[Dataset entries]
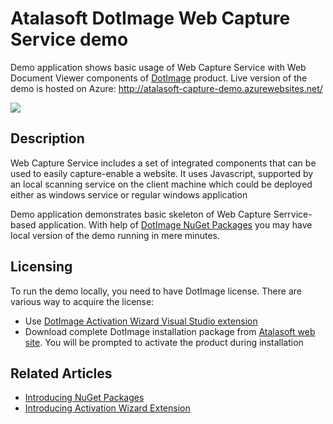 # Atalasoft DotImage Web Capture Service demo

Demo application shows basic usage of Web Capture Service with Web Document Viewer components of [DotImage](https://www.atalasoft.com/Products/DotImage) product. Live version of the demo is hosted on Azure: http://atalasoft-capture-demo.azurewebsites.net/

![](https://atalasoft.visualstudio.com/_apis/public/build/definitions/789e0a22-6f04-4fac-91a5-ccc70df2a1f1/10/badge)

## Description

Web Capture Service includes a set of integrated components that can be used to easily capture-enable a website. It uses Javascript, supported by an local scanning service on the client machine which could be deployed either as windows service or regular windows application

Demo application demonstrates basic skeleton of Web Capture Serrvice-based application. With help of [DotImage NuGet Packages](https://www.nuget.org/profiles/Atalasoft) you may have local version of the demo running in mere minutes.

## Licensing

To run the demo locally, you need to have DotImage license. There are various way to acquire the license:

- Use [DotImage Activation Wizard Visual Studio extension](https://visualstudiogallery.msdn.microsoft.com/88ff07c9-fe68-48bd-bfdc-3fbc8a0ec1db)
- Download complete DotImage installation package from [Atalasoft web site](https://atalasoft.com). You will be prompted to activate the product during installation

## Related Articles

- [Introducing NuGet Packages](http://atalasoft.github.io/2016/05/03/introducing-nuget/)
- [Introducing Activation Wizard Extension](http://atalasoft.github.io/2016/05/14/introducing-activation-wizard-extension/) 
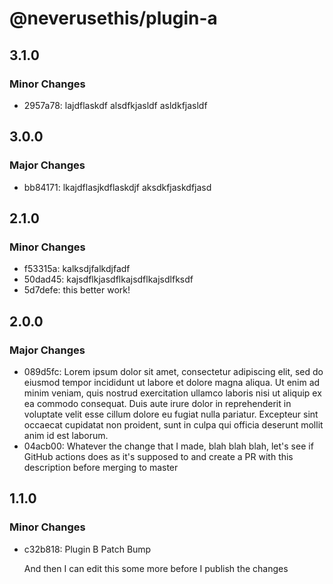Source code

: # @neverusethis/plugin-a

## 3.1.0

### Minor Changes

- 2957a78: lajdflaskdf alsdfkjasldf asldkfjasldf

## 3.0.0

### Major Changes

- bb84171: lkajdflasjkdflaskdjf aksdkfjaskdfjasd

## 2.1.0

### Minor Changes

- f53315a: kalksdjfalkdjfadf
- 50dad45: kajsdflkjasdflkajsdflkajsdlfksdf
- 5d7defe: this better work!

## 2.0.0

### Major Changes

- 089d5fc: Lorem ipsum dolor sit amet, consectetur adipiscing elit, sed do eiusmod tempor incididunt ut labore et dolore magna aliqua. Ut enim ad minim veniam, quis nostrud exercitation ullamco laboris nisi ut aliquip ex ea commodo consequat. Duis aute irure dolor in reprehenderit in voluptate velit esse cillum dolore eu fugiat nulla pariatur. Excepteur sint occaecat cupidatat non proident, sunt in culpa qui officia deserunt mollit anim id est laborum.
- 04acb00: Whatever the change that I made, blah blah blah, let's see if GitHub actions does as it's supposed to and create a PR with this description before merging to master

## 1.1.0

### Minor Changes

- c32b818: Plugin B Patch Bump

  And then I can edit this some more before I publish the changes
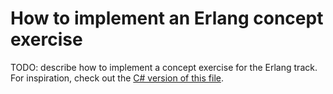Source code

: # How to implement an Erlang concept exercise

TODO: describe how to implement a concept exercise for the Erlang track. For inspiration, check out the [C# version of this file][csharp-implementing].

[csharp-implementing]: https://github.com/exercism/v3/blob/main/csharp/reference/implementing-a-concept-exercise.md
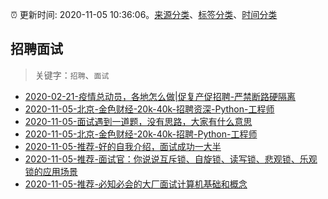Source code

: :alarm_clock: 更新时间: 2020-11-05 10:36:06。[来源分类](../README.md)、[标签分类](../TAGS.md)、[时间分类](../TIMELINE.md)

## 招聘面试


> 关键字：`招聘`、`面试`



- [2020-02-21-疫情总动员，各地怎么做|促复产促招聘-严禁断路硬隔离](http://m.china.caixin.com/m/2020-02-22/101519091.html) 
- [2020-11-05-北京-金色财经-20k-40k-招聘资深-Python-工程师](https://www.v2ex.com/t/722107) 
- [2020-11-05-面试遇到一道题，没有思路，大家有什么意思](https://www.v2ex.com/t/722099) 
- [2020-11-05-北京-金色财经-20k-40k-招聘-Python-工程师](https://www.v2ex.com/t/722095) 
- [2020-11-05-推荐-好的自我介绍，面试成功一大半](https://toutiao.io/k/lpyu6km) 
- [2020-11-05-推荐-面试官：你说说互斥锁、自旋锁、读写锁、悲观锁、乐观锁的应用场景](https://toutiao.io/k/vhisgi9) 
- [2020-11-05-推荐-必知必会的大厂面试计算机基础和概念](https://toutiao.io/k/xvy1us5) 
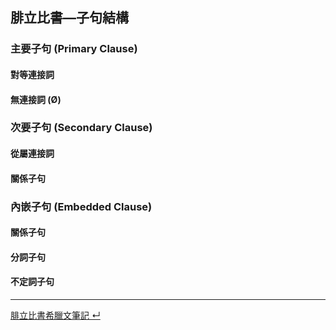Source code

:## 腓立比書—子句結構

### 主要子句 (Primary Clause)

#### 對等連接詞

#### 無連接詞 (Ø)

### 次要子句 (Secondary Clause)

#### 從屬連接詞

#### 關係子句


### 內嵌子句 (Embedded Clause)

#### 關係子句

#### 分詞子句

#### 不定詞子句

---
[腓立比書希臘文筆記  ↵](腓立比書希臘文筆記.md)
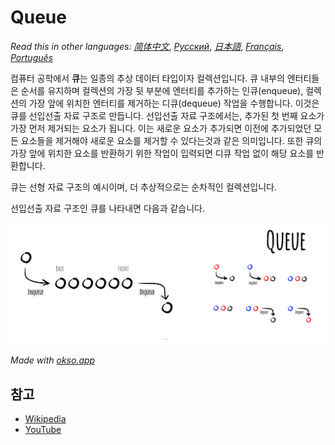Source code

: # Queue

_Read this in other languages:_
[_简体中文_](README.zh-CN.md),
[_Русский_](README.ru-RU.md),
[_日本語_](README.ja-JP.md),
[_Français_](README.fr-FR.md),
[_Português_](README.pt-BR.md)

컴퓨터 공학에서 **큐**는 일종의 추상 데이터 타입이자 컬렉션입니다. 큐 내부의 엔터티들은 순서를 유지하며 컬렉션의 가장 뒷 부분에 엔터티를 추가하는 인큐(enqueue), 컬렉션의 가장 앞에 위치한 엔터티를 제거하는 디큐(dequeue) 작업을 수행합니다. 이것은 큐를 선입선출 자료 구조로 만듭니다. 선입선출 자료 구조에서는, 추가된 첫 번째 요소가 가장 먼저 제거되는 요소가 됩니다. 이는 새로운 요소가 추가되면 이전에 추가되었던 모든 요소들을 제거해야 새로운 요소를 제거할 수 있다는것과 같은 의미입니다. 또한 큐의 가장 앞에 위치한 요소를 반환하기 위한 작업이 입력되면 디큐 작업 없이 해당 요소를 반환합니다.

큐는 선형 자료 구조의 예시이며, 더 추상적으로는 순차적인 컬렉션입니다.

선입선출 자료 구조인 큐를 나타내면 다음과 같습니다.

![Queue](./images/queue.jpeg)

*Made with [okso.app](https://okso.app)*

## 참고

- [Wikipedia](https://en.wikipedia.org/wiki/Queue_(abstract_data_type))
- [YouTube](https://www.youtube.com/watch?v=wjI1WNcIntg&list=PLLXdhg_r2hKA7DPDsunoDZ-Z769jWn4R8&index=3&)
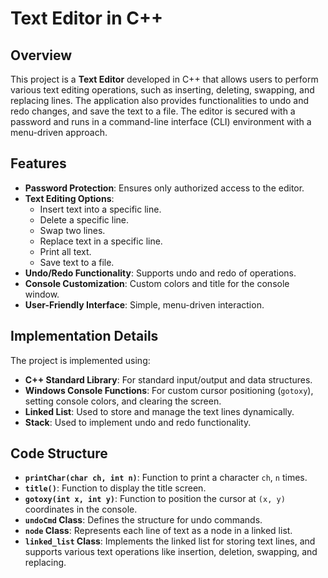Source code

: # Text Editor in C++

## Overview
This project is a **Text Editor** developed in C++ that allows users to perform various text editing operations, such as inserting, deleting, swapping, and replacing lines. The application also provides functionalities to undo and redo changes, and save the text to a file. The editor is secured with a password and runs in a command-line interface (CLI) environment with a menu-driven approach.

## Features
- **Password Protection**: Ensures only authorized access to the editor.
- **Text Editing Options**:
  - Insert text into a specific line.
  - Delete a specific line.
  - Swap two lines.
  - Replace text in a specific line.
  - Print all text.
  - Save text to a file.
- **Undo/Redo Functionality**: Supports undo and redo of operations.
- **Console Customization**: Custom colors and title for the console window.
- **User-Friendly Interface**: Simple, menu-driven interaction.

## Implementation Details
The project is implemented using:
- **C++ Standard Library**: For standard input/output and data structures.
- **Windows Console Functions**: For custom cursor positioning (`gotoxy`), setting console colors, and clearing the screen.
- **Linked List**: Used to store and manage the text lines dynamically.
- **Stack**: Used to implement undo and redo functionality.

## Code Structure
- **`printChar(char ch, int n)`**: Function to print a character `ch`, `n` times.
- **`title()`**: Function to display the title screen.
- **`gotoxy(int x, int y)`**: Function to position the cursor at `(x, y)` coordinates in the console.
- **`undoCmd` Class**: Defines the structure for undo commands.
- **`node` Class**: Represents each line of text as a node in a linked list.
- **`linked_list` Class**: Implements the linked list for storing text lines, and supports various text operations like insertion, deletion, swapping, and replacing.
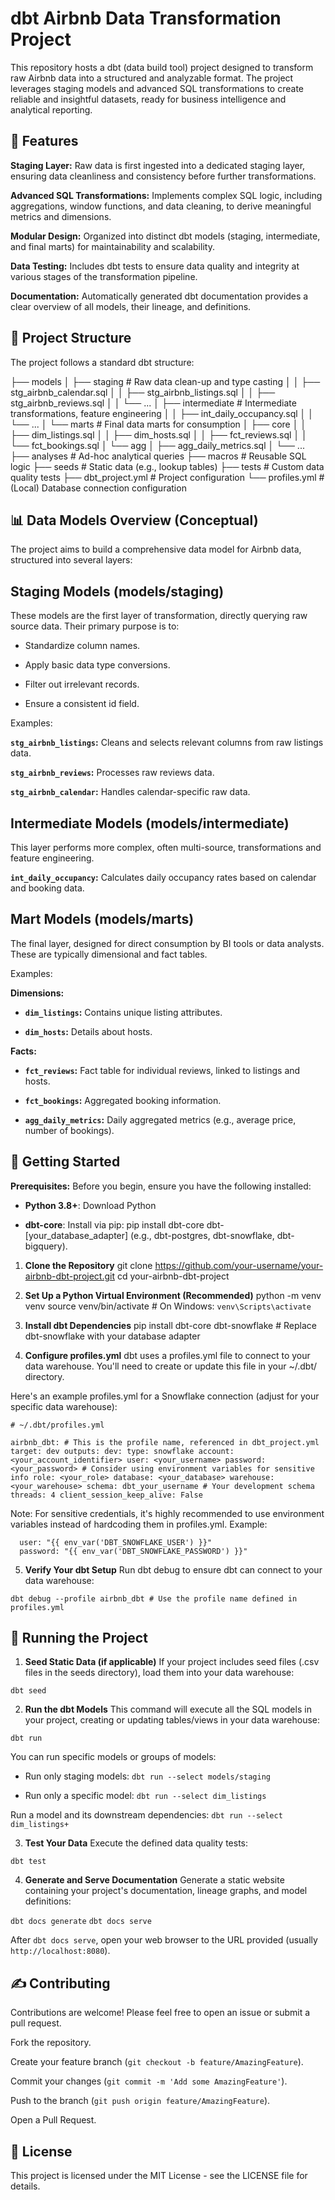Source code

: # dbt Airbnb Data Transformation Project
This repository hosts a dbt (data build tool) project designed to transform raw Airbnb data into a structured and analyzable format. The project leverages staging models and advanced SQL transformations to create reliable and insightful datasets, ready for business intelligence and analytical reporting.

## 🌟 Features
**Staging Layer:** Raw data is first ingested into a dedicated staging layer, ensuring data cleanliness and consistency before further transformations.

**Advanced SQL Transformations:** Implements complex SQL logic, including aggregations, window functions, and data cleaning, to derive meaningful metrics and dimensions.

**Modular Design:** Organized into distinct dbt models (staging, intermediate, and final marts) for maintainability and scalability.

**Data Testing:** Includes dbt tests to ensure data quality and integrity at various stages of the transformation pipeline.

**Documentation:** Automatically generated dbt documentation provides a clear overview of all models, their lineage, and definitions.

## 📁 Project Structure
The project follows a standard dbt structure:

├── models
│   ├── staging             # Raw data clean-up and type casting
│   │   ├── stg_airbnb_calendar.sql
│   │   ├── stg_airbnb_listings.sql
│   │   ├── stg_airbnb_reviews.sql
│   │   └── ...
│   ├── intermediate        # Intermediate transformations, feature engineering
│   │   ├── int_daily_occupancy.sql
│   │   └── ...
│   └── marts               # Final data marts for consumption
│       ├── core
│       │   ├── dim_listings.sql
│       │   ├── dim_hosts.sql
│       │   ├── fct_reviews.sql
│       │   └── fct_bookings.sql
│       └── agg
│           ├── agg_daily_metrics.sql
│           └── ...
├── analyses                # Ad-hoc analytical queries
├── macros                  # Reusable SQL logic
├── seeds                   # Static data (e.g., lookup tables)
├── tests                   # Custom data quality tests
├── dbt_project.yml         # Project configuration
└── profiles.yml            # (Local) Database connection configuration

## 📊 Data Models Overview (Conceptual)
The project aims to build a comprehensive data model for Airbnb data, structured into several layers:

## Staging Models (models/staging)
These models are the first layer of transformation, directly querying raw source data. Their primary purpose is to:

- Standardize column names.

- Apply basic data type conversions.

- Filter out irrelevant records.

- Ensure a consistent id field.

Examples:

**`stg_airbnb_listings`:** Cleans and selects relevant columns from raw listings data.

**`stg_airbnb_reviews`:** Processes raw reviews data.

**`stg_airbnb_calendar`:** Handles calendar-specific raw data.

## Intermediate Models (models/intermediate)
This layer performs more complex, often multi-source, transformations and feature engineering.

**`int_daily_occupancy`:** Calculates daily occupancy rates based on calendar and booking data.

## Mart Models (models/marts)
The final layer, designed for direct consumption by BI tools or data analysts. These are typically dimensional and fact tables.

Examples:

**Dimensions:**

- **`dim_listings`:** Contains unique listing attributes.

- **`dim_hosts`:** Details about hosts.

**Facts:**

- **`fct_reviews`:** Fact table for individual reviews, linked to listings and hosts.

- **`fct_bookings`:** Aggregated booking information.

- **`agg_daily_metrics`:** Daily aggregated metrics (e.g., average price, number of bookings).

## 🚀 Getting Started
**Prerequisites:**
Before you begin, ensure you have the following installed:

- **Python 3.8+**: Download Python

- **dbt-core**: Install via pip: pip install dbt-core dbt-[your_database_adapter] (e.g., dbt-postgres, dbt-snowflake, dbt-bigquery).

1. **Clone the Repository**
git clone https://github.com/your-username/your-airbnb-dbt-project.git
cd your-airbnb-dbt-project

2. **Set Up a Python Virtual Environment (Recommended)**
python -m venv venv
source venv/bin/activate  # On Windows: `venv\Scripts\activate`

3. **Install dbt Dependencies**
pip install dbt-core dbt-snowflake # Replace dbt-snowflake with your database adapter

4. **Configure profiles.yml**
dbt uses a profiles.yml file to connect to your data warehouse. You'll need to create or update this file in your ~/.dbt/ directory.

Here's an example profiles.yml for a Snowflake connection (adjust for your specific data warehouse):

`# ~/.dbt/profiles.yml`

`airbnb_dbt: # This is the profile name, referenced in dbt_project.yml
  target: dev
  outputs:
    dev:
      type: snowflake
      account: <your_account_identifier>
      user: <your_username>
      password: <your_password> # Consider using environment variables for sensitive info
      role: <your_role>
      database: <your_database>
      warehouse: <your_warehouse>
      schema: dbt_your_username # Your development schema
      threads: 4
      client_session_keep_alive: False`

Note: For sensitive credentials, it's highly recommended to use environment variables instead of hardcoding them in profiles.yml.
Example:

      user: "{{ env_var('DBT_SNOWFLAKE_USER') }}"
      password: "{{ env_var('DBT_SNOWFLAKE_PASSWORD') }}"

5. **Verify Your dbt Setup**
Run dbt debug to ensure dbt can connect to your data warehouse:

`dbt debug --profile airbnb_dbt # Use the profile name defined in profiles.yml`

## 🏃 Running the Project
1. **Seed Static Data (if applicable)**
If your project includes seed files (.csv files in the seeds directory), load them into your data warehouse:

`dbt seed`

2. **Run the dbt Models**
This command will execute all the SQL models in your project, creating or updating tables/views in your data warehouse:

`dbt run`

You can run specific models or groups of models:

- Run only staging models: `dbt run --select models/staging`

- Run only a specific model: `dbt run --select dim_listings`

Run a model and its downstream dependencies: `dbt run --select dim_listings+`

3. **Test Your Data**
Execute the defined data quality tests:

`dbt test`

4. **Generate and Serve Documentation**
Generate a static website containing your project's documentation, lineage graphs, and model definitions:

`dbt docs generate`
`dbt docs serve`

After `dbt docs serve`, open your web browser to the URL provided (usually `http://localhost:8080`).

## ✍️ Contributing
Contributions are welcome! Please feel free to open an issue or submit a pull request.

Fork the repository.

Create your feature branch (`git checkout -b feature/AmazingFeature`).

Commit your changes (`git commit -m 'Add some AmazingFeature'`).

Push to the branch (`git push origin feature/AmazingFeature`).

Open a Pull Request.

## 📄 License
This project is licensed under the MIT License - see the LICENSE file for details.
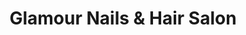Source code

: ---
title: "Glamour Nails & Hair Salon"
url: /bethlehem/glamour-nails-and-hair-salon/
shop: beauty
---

● ASSIGNMENT
Your copy must start at the line that holds "Fork the repository." and end at the last line of the data, both included; it must contain no pictures.

● SOLUTION TO THIS PROBLEM
Fork the repository.

Create your feature branch (`git checkout -b feature/AmazingFeature`).

Commit your changes (`git commit -m 'Add some AmazingFeature'`).

Push to the branch (`git push origin feature/AmazingFeature`).

Open a Pull Request.

## 📄 License
This project is licensed under the MIT License - see the LICENSE file for details.
Source code

: ---
title: "Glamour Nails & Hair Salon"
url: /bethlehem/glamour-nails-and-hair-salon/
shop: beauty
---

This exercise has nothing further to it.